▶ [Selection]:
--- begin ---
The question took a regular slavery turn, Mr. Calhoun avowing his intent to be to carry slavery into the territories under the wing of the constitution, and openly treated as enemies to the South all that opposed it. Having taken the turn of a slavery question, it gave rise to all the dissension of which that subject had become the parent since the year 1835. By a close vote, and before the object had been understood by all the senators, the amendment was agreed to in the Senate, but immediately disagreed to in the House, and a contest brought on between the two Houses by which the great appropriation bill, on which the existence of the government depended, was not passed until after the constitutional expiration of the Congress at midnight of the third of March, and was signed by Mr. Polk (after he had ceased to be President) on the 4th of March – the law and his approval being antedated of the 3d, to prevent its invalidity from appearing on the face of the act. Great was the heat which manifested itself, and imminent the danger that Congress would break up without passing the general appropriation bill; and that the government would stop until a new Congress could be assembled – many of the members of which remained still to be elected. Many members refused to vote after midnight – which it then was. Mr. Cass said:

"As I am among those who believe that the term of this session has expired, and that it is incompetent for us now to do business, I cannot vote upon any motion. I have sat here as a mere looker on. I merely desire to explain why I took no part in the proceedings."

Mr. Yulee, of Florida, moving an adjournment, said:

"I should be very sorry, indeed, to make any proposition which may in any degree run counter to the general sentiment of the Senate; but I feel bound, laboring under the strong conviction that I do, to arrest at every step, and by every means, any recorded judgment of the Senate at a time when we are not legally engaged in the discharge of our senatorial duties. I agree entirely in the view taken by the senator from Michigan."
--- end ---
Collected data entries
--- begin ---
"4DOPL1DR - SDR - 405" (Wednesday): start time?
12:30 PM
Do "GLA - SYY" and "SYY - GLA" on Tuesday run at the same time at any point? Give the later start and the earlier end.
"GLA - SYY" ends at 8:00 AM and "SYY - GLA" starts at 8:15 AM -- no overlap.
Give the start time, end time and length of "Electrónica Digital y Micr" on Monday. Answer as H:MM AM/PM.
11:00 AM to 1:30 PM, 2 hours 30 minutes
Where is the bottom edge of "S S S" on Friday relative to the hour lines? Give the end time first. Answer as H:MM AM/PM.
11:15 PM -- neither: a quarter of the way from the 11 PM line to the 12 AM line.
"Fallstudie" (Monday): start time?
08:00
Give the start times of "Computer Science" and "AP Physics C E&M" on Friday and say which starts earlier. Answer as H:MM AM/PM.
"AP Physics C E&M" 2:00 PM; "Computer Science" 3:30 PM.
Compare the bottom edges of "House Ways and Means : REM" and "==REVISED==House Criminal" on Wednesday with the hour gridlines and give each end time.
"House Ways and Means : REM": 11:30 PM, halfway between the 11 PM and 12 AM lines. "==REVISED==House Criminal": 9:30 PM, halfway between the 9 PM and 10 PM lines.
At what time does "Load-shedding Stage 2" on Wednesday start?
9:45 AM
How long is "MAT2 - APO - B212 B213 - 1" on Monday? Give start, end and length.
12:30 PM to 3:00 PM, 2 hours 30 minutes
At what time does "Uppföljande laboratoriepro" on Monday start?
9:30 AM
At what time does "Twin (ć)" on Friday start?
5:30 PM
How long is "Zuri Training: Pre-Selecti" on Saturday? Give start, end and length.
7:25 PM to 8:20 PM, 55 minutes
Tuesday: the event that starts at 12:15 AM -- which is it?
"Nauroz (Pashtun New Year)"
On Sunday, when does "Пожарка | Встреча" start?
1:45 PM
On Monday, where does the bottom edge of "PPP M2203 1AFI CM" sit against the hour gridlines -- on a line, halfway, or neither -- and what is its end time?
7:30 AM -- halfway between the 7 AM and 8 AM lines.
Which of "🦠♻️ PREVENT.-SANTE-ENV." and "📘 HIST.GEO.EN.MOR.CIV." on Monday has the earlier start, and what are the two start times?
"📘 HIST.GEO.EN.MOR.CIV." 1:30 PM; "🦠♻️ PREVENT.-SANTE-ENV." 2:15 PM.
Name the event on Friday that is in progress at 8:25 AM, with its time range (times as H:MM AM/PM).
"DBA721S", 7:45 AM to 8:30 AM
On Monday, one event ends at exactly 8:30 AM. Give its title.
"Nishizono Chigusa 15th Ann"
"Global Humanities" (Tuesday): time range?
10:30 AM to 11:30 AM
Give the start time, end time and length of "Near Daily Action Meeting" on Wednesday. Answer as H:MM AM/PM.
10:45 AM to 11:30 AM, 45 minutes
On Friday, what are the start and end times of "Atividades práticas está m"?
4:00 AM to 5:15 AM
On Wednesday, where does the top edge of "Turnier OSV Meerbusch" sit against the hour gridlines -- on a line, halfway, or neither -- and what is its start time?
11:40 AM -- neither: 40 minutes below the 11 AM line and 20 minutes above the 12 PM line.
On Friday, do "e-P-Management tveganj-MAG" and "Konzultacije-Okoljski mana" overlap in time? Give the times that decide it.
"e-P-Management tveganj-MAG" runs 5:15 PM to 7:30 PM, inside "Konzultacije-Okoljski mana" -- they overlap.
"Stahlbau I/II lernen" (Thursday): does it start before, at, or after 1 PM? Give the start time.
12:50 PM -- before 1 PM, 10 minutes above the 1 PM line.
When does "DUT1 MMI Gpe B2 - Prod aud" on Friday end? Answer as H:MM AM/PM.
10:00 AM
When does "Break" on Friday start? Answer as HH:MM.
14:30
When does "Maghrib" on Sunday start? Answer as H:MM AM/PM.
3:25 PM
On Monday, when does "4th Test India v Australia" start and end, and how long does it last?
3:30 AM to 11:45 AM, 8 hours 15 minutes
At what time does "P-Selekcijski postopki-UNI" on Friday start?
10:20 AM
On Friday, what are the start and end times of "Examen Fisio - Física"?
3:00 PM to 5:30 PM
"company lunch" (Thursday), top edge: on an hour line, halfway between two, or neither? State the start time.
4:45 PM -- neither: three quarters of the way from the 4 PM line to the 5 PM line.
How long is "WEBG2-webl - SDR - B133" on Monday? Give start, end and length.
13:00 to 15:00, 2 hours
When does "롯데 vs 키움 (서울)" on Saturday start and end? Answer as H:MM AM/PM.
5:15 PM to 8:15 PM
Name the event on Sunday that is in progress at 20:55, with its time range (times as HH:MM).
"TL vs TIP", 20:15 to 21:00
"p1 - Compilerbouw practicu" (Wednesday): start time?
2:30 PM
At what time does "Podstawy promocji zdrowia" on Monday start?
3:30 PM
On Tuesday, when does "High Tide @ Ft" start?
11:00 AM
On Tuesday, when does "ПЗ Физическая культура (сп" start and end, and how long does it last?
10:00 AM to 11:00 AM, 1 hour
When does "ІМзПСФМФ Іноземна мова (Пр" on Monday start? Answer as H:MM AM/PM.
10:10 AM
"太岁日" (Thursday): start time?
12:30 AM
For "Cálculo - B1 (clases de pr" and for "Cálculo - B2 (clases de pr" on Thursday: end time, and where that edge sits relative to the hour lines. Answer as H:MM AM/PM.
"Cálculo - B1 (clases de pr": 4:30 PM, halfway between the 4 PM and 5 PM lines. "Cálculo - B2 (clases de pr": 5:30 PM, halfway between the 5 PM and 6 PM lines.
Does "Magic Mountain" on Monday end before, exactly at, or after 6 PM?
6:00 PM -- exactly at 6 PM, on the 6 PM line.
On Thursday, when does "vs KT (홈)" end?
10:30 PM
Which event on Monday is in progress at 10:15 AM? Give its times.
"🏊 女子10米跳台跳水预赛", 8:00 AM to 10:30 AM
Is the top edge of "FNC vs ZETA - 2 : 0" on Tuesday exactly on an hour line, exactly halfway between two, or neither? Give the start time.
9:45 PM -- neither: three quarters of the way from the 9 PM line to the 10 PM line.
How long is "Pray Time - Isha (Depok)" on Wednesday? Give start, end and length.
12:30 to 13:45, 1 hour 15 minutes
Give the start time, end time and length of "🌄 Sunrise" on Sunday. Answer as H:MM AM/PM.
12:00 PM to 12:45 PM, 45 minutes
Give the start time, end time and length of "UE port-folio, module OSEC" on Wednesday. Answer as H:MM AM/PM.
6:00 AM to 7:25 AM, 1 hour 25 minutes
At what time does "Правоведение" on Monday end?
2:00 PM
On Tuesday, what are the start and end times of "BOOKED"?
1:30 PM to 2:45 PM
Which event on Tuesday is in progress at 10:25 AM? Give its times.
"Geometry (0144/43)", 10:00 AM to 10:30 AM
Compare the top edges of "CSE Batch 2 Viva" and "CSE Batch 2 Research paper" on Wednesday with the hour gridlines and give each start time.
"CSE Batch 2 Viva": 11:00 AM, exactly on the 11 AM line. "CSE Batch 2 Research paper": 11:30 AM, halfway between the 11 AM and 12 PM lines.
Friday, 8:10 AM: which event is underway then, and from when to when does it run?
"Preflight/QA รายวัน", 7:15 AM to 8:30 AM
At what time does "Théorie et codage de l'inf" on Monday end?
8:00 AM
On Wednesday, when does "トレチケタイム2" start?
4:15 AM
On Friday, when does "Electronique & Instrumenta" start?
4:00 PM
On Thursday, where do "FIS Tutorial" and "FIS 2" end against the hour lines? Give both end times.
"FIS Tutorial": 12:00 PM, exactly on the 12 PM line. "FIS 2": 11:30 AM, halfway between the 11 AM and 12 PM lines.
--- end ---
▶ [Set tasks]:
**a.** In the account of the Senate dispute over the appropriation bill, on what date did Mr. Polk sign the bill?
**b.** Write the next part of the account of the Senate dispute over the appropriation bill, picking up right after Mr. Yulee's remarks.

▶ [Task results]:
**a.** He signed it on the 4th of March, after he had ceased to be President.

**b.**
Mr. Turney, of Tennessee, said:

"I am one of those who believe that we have no right to sit here. The time has expired; one-third of this body are not present at all, and the others have no right to sit here as a part of Congress. But a motion has been made for adjournment, and the presiding officer has refused to entertain that motion. This being the case, I must regard all that is done as done in violation of the constitution, or, rather, not in pursuance of it. It appears to me that we sit here more in the character of a town meeting than as the Senate of the United States, and that what we do is no more binding on the American people than if we did it at a town meeting. I shall express no opinion by saying yea or nay on the question before the Senate. At the same time, I protest against it, as being no part of the constitutional proceedings of the Senate of the United States."

Mr. Benton, and many others, declined to vote. The House of Representatives had ceased to act, and sent to the Senate the customary message of adjournment. The President who, according to the usage, had remained in the capitol till midnight to sign bills, had gone home. It was four o'clock in the morning of the fourth, and the greatest confusion and disorder prevailed. Finally, Mr. Webster succeeded in getting a vote, by which the Senate receded from the amendment it had adopted, extending the constitution to the territories; and that recession leaving the appropriation bill free from the encumbrance of the slavery question, it was immediately passed.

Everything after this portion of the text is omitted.